Classe C puxou as vendas de consórcios

Marcelo Moreira

07 de junho de 2011 | 18h20

Saulo Luz

Com volume de negócios superior a R$ 25 bilhões nos quatro primeiros meses do ano, os consórcios cresceram quase 39,7%, quando comparados ao mesmo período de 2010 (R$ 17,9 bilhões). No setor de veículos leves (automóveis, utilitários e camionetas), houve uma participação de 11,3% (janeiro a abril de 2011) nas vendas do mercado interno quando há um ano era de 8,3%.

No segmento de motos, a participação subiu de 26,2%, em janeiro último, para 31,6%, em abril. Já no mercado imobiliário, para cada cinco contratos de financiamento registrados no Sistema Brasileiro de Poupança e Empréstimo, há um relativo a contemplado no Sistema de Consórcios, de acordo com as informações oferecidas pelo Banco Central do Brasil.

Para Paulo Roberto Rossi, presidente executivo da Associação Brasileira de Administradoras de Consórcios, o crescimento é puxado pela classe C.

“O consórcio era muito presente nas classes A e B. Com o crescimento da renda da classe C, observamos uma procura por esse público.
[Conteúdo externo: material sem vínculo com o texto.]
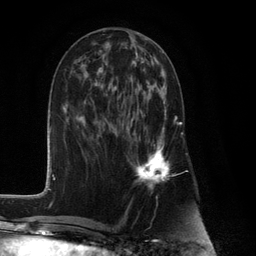
Breast MRI (dynamic contrast-enhanced), one axial slice; slice 50 of 132 in the series (ordered by position); cropped to one breast; dynamic contrast-enhanced series, time point 2 of 6 at this slice position (early post-contrast); 3 T; TE 2.8 ms, TR 7.3 ms; 1.2 mm slice thickness; 256 × 256 image matrix. Female patient.
Annotated regions visible in this slice (semi-automatically segmented with operator editing):
- enhancing-tissue mask used for the functional tumour volume (all voxels passing the contrast-enhancement thresholds inside the analysis volume; usually the tumour): bounding box (x1, y1, x2, y2) in pixels: (131, 86, 180, 184)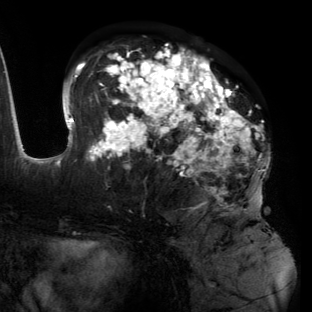
Breast MRI (dynamic contrast-enhanced), one axial slice; cropped to one breast; dynamic contrast-enhanced series, time point 2 of 6 at this slice position (early post-contrast); 3 T; TE 2.7 ms, TR 6.5 ms; 312 × 312 image matrix, field of view 244 × 244 mm. Female patient.
Annotated regions visible in this slice (semi-automatic segmentation, software-assisted and operator-edited):
- enhancing-tissue mask used for the functional tumour volume (all voxels passing the contrast-enhancement thresholds inside the analysis volume; usually the tumour): bounding box <55,46,264,206> (left, top, right, bottom; pixels)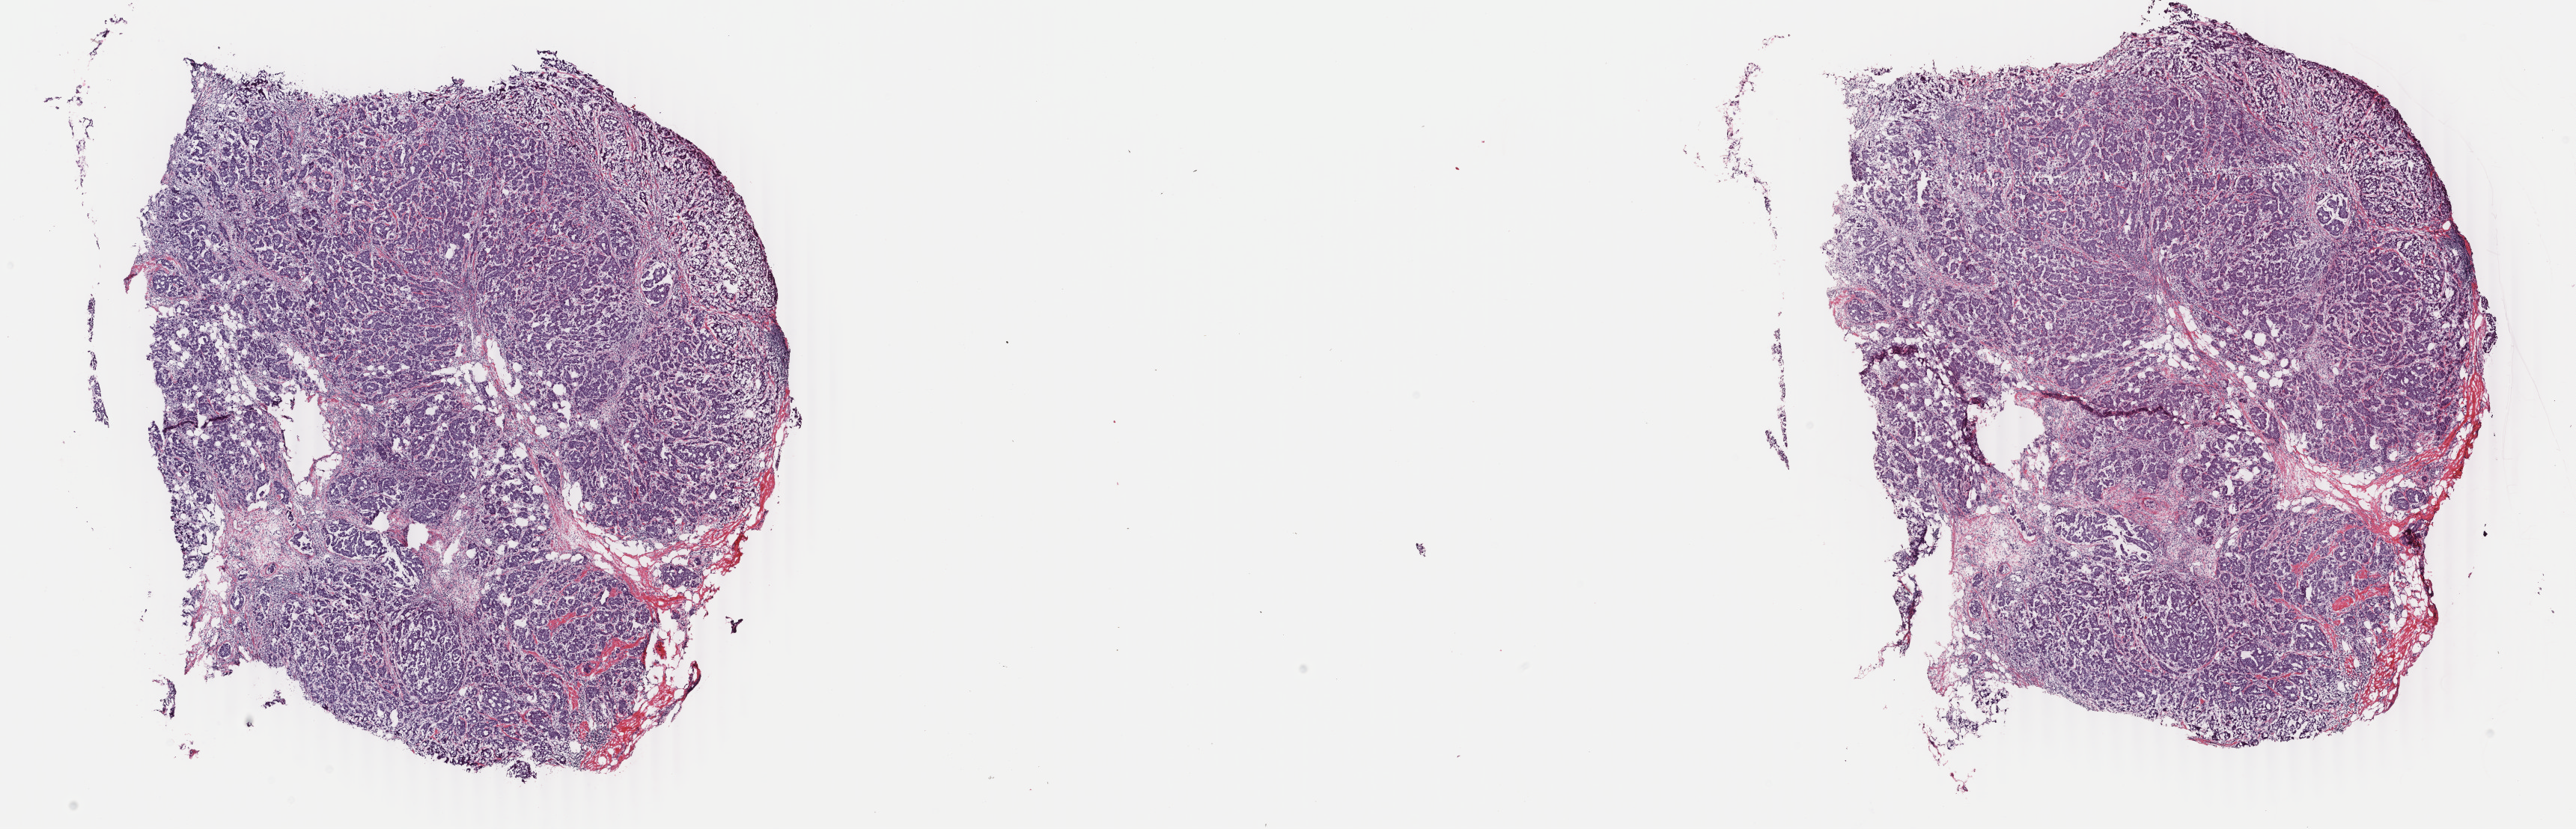
Whole-slide histology image, Hematoxylin and eosin (H&E) stained, whole scanned area (about 27.4 x 8.8 mm) shown as a low-resolution overview. Frozen section from the top of the tissue portion. Sample: primary tumour, breast. Female patient; age at initial diagnosis 27 years. Composition of this section per pathologist review: tumour cells 80%, tumour nuclei 70%, normal cells 0%, stromal cells 20%, necrosis 0%. Infiltration values recorded for this section: lymphocyte infiltration 0%, monocyte infiltration 0%, neutrophil infiltration 0%.
- AJCC pathologic stage: IIIA (6th edition)
- histologic diagnosis: Infiltrating duct carcinoma, NOS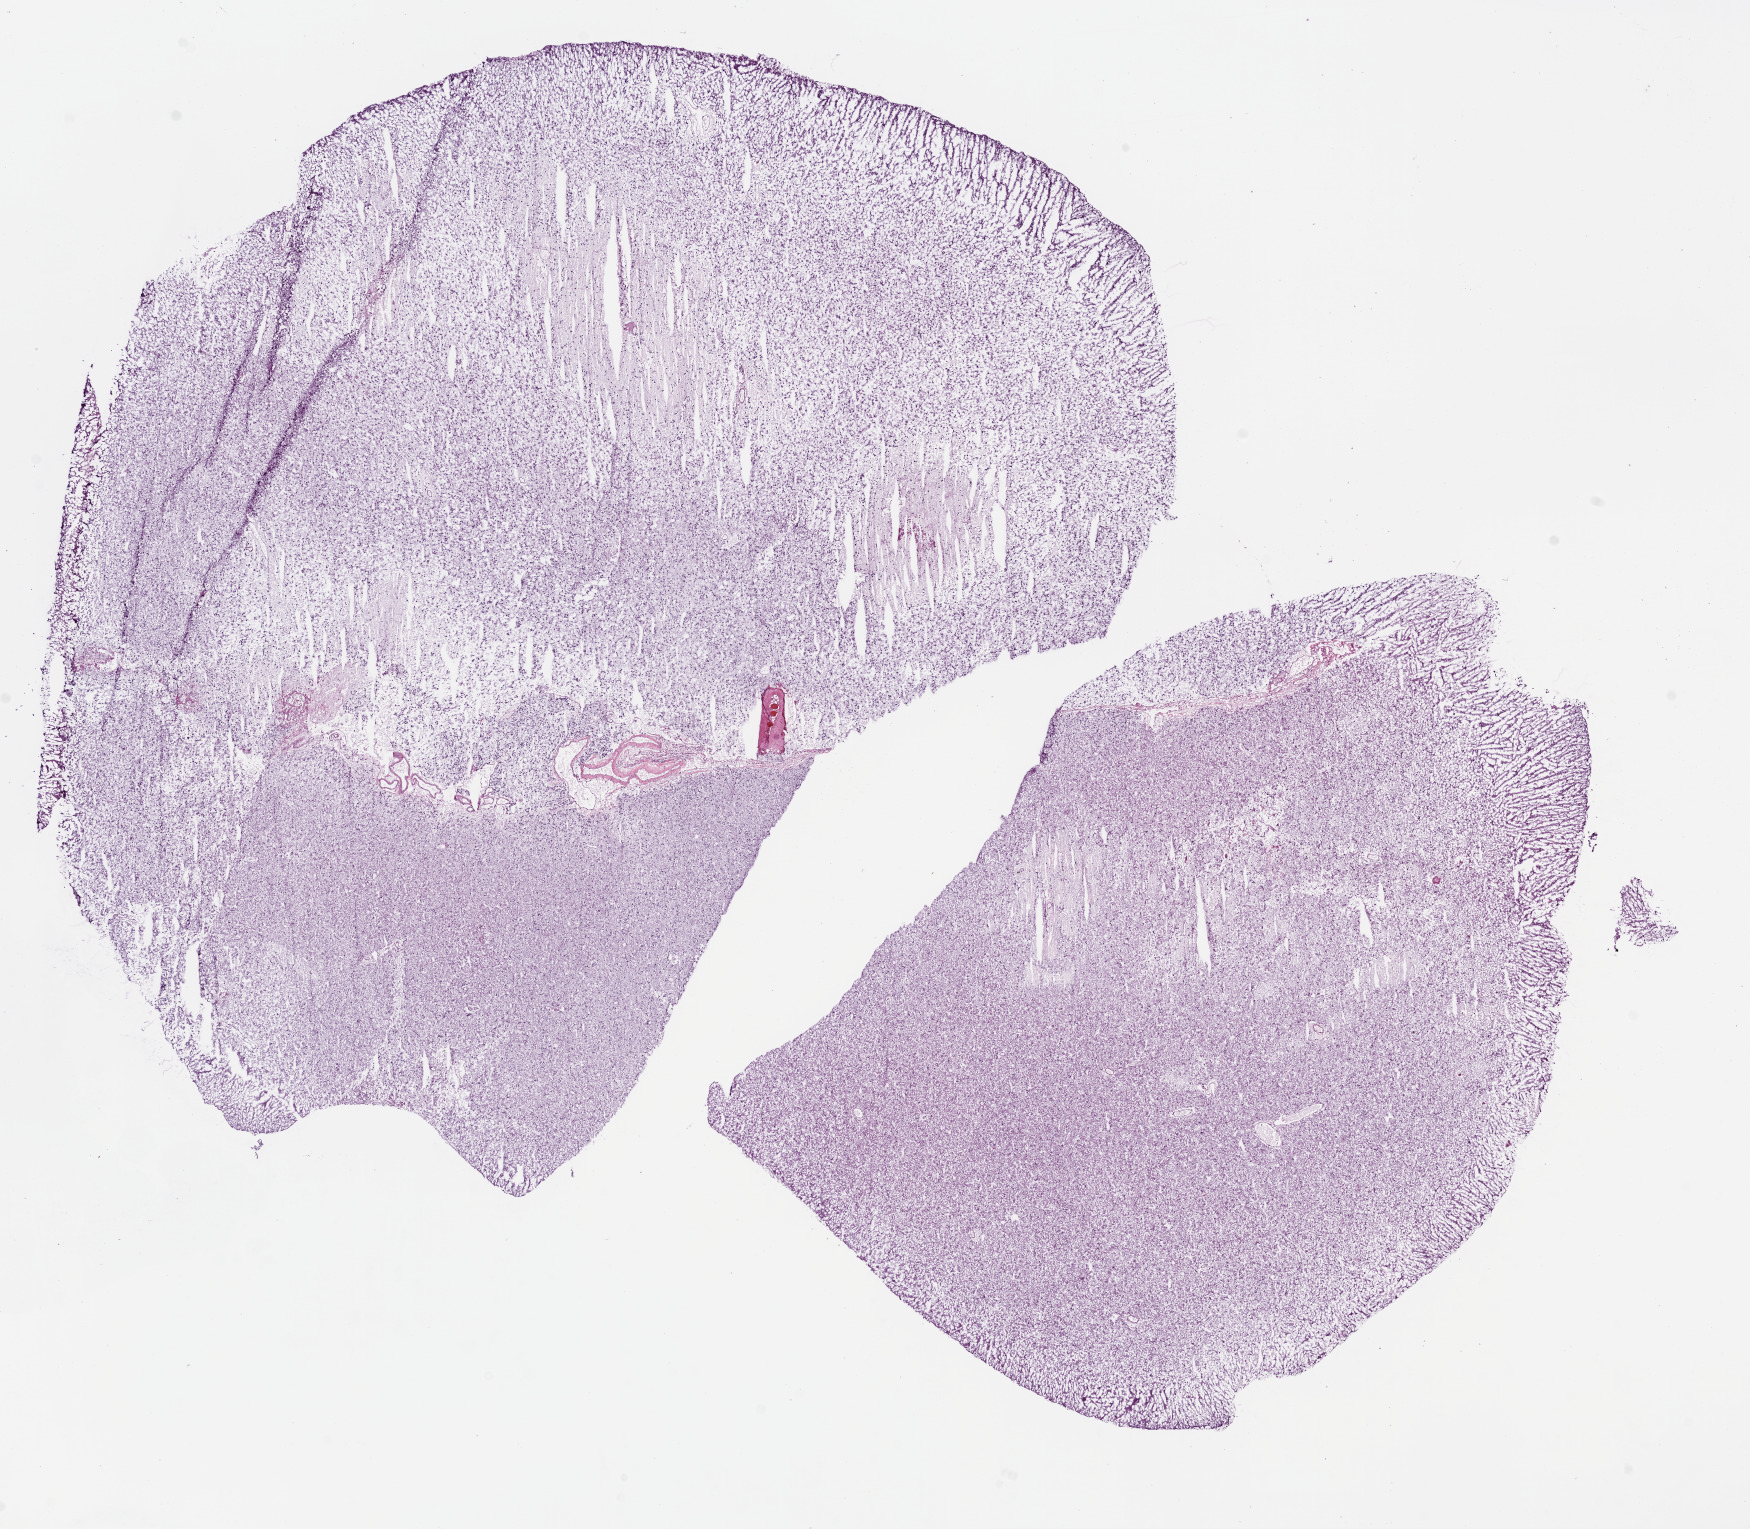
Whole-slide histology image, Hematoxylin and eosin (H&E) stained — whole scanned area (about 14.0 x 12.3 mm, from a 20x scan) shown as a low-resolution overview. Frozen section from the bottom of the tissue portion. Primary tumour sample from the brain. Patient: male, age at initial diagnosis 31 years. Histologic grade: G3 (poorly differentiated). Slide review estimates, as recorded: tumour cells 95%, tumour nuclei 70%, normal cells 0%, stromal cells 5%, necrosis 0%.
Laterality: right. Pathologic diagnosis: Oligodendroglioma, anaplastic.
Muitos consumidores que não conseguiam financiar (por conta da exigências e altas taxas de juros), migraram para o consórcio”, diz.

Uma pesquisa feita pela Quorum Brasil, a pedido da ABAC (entre 49,4% de consorciados contemplados e 50,6% não contemplados), revelou mais que uma duplicação da presença da classe C nos setores de automóveis (158,3%) e motocicletas (153,6%), entre 2006 e 2010.

Paralelamente, as mulheres ampliaram sua participação nas compra de cotas, especialmente nos eletroeletrônicos (105%), caminhões (92,9%) e imóveis (70,8%), enquanto o número de jovens (20 a 29 anos) aumentou nos consórcios de automóveis (120%) e imóveis (50%).